Reverse Proxy Logs and Security
When putting everything behind a reverse proxy, one might assume that it is easy and will not pose any issues whatsoever. In fact, the truth is that it is harder and pose several more issues. One of them is regarding client IP and logging.
Previously I set up fail2ban 1 to ban not only failed SSH attempts, but also for certain web services. It is a rather simple attempt, but it should work for the most people trying to brute force themselves into the system. The problem is that for the web it relies on the logs, and the logs rely on the underlying network system giving us the IP from the client. Introducing a web proxy, basically makes the proxy an agent that represents the client, but the IP changes to that of the proxy, as a web server works on the application layer 2. Therefore the web logs will contain the proxy IP, and no the IP. Why is this a problem? Because if malicious activities are being done, their IP will be masked with the proxy IP, and suddenly fail2ban will ban the proxy, therefore everyone that use that proxy.
To solve the issue of IP masking, the proxy can rely the IP off the client as an HTTP header. Do note, that HTTP headers are not to be trusted, so this can only be done on trusted proxies. But when doing this, one also needs to modify the logging scheme, because we want to use the header as the IP. The result in the following code added as a custom config file, where it retrieves the IP from the header field X-Forwarded-For
. This is sort of a standard practice, but it is fully possible to pick something else that fits your own stack.

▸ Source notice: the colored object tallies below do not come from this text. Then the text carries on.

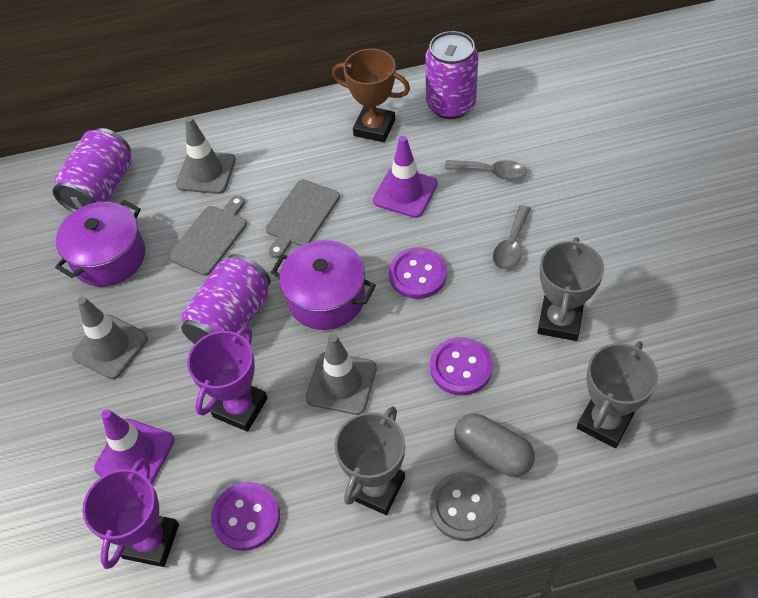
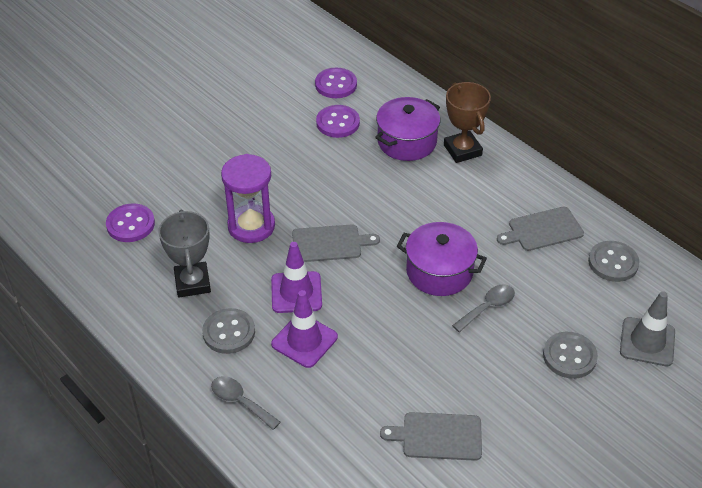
grey button: [430,472,499,541] = 1 -> [202,308,255,354] [543,332,598,379] [588,241,640,282] = 3
grey capsule: [454,413,535,477] = 1 -> none = 0
grey cutting board: [168,196,247,276] [266,180,340,258] = 2 -> [292,224,380,262] [380,412,482,461] [497,207,584,251] = 3
grey traffic cone: [72,297,148,379] [176,116,236,194] [306,334,377,415] = 3 -> [620,291,675,366] = 1
grey trophy: [334,406,405,515] [537,237,604,341] [577,341,658,448] = 3 -> [158,209,211,298] = 1
purple can: [52,128,132,212] [181,254,271,344] [425,31,478,119] = 3 -> none = 0
purple hourglass: none = 0 -> [221,154,275,243] = 1
purple trophy: [82,458,179,569] [187,327,267,432] = 2 -> none = 0

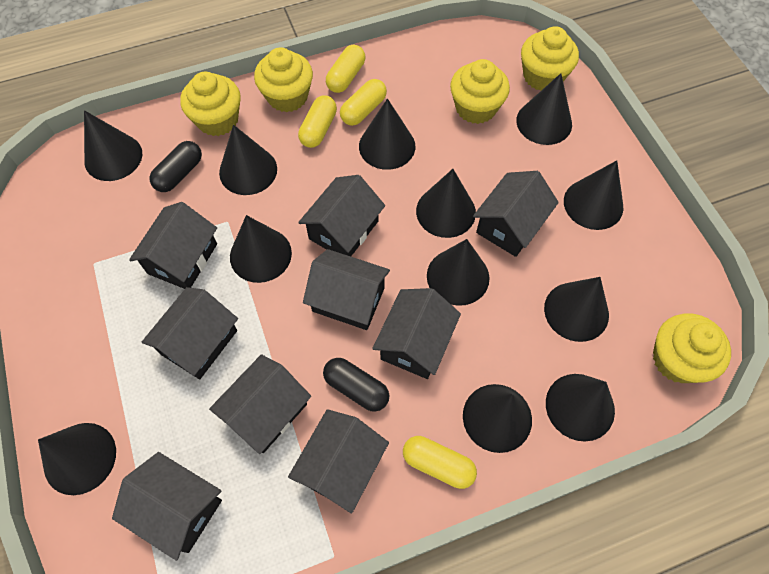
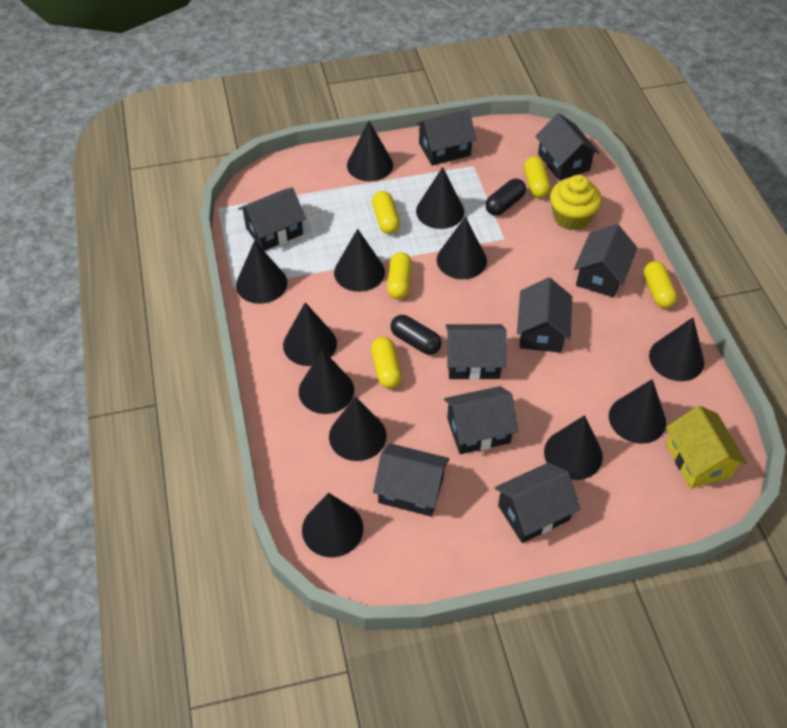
yellow capsule: [298,95,337,148] [326,45,365,93] [340,79,387,126] [403,436,477,489] = 4 -> [371,337,402,389] [372,191,400,234] [387,252,412,299] [524,156,551,198] [643,261,678,308] = 5
yellow cupcake: [180,72,241,136] [254,47,313,112] [450,59,510,124] [521,26,579,91] [653,313,731,383] = 5 -> [550,175,602,230] = 1
yellow house: none = 0 -> [666,405,747,488] = 1

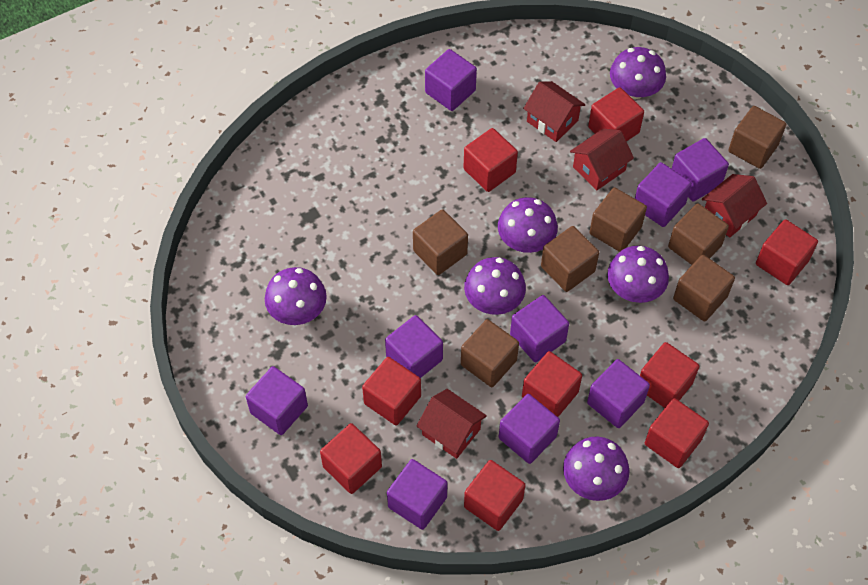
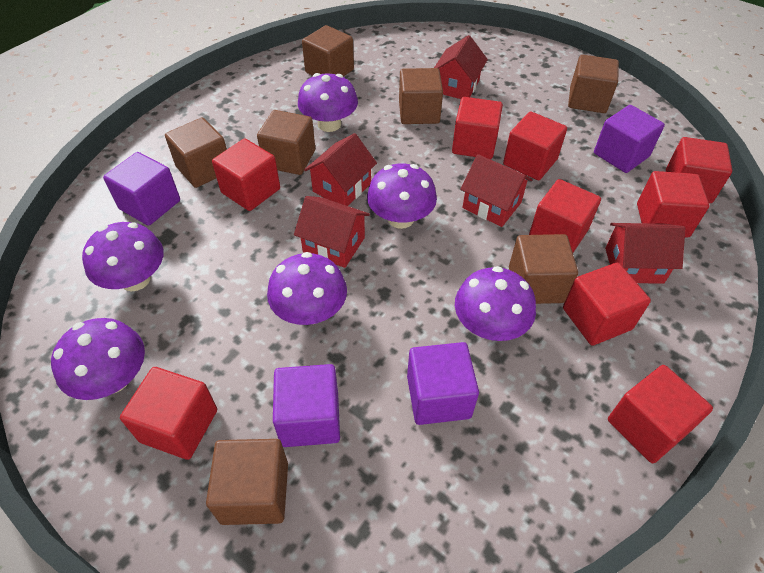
purple cube: [246,366,308,435] [385,315,443,378] [387,459,447,530] [425,49,477,111] [499,394,560,464] [510,295,569,362] [587,359,650,428] [635,162,692,227] [672,138,729,201] = 9 -> [103,152,180,226] [273,364,340,447] [407,342,479,425] [594,105,665,173] = 4
red house: [417,389,487,459] [523,81,586,142] [570,129,634,190] [702,174,767,238] = 4 -> [294,196,370,268] [304,133,377,206] [434,35,488,99] [460,154,532,227] [605,223,685,284] = 5

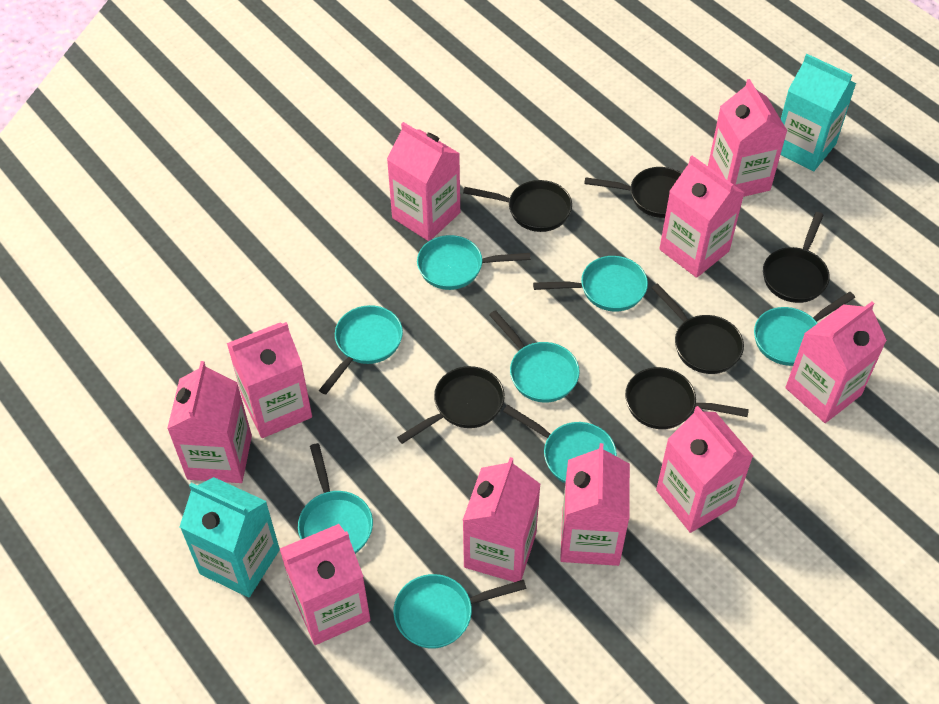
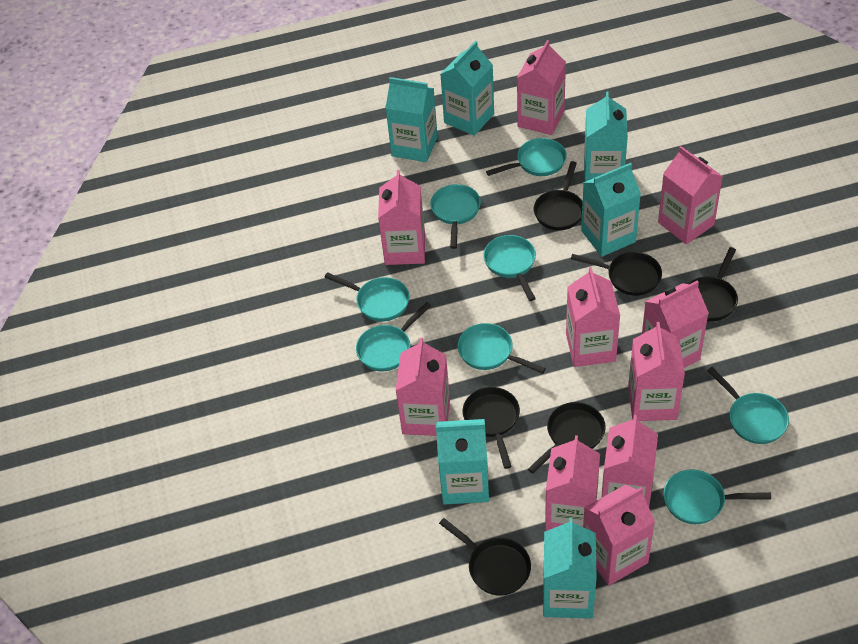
turquoise carton: [180,477,280,598] [781,54,856,171] = 2 -> [385,77,438,162] [436,419,489,505] [441,41,494,136] [543,518,597,619] [581,163,641,257] [584,92,628,182] = 6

LogFormat "%{X-Forwarded-For}i %l %u %t \"%r\" %>s %O \"%{Referer}i\" \"%{User-Agent}i\"" proxy_combined
In addition, to make slightly more secure, I added faillock for PAM 3 4. It is slightly hardcore change which if done wrong will destroy your login system. You basically add a couple of lines to the configs for PAM and it should enable faillock, which is used to lock accounts for a while if failed attempts reach a threshold.
This kind of system is not perfect, and there are several other systems that might work better, but for now this is a valid approach to mitigate the worst issues.